1) I'd be very interested in such a service. 2) Yep, it's a lot, but that query is quite a lot bigger than most. Assuming some constraints on the layout of the index, I estimate you'd spend roughly $70 plus taxes and compute time retrieving the indexed documents from S3 for that query. You'd always be able to reduce or expand the keywords to and only retrieve as much as you could afford. I think there's value in both allowing people to tackle querying the index by themselves and providing a paid-for managed service that automates much of that.
Interesting. To be honest, a static data set would be perfectly fine for a first batch processing attempt.

> that could be used to get the kind of data you need.

Cool. Would you be interested in sharing or exchanging data?

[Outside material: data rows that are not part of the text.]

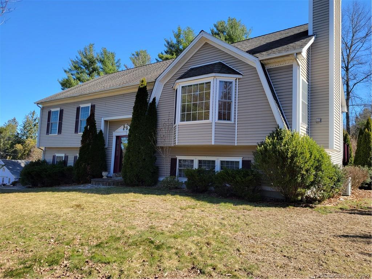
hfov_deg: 67.3
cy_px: 140
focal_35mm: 26
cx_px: 186
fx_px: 279
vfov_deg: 53.1
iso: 40
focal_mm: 5.4
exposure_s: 1/848
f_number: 1.8
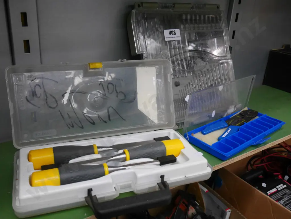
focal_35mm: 34
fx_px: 286
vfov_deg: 41.8
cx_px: 146
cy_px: 110
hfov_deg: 53.9
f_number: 4
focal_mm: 17
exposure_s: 1/60
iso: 3200
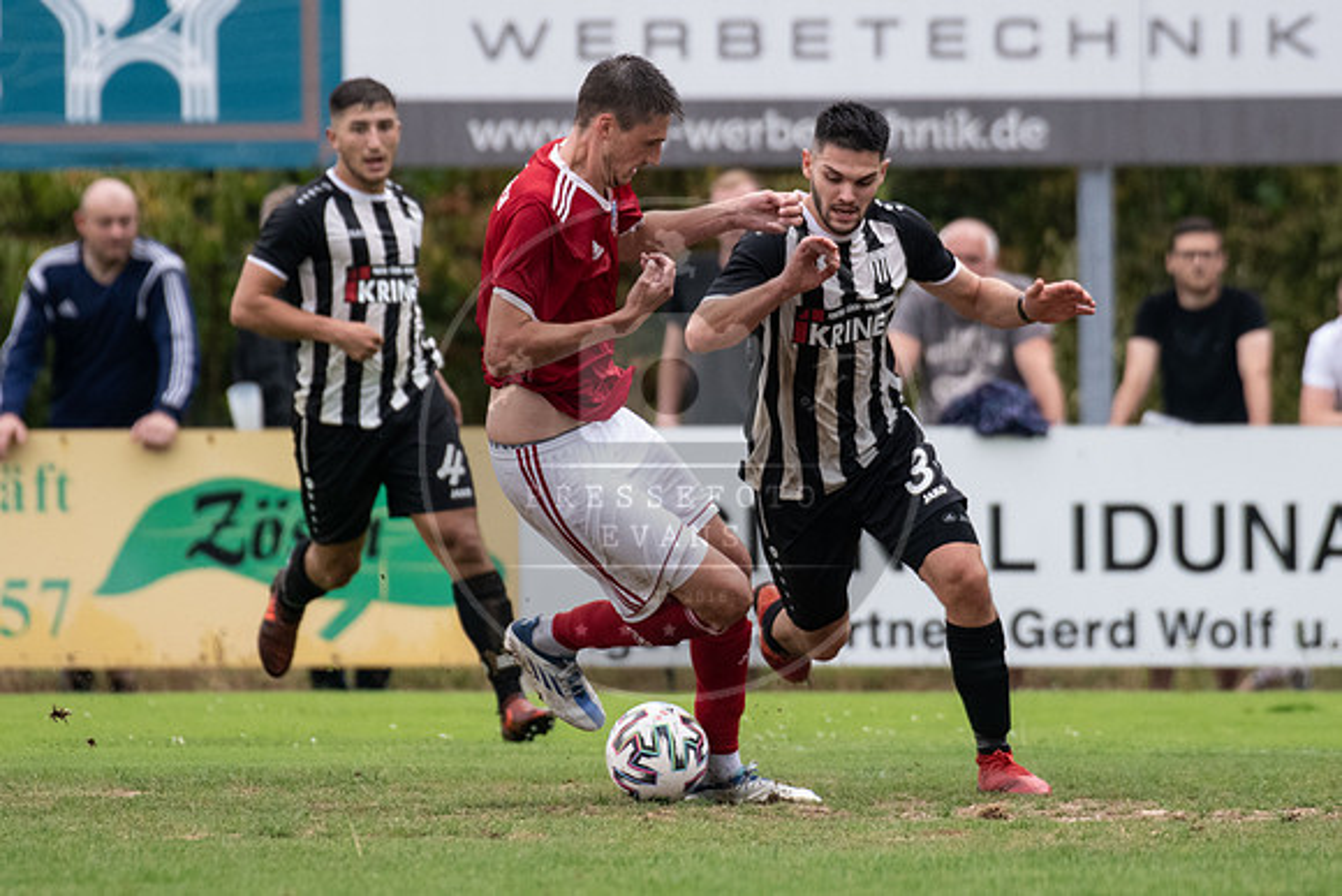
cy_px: 383
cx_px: 741
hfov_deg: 3.5
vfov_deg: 2.3
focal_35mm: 593
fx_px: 22110
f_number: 5.6
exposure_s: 1/1600
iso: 2000
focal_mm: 380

I'm always open to new business opportunities. :)

What would be more useful to you, the raw data - meaning for each page a list of the keywords on it - or the reverse-word-index?

Raw-data may be better for batch-processing or running multiple queries at the same time.

My crawler currently outputs about 40-45gb of raw-data per day (about 30 million pages). Full crawl will be 2bn pages, updated every 2-3 months.

The reverse-word-index would be about 18gb per day for the same number of pages.

Reverse-word-index is already compressed, raw-data isn't.

There is a small problem with the crawl though, as it does not always handle non-ascii characters on pages correctly. I'm working on that.

BTW: I also currently have a list of about 8.5bn URLs from the crawl. About 600gb uncompressed. These are the links on the crawled pages. Obviously not all of those will end up being crawled.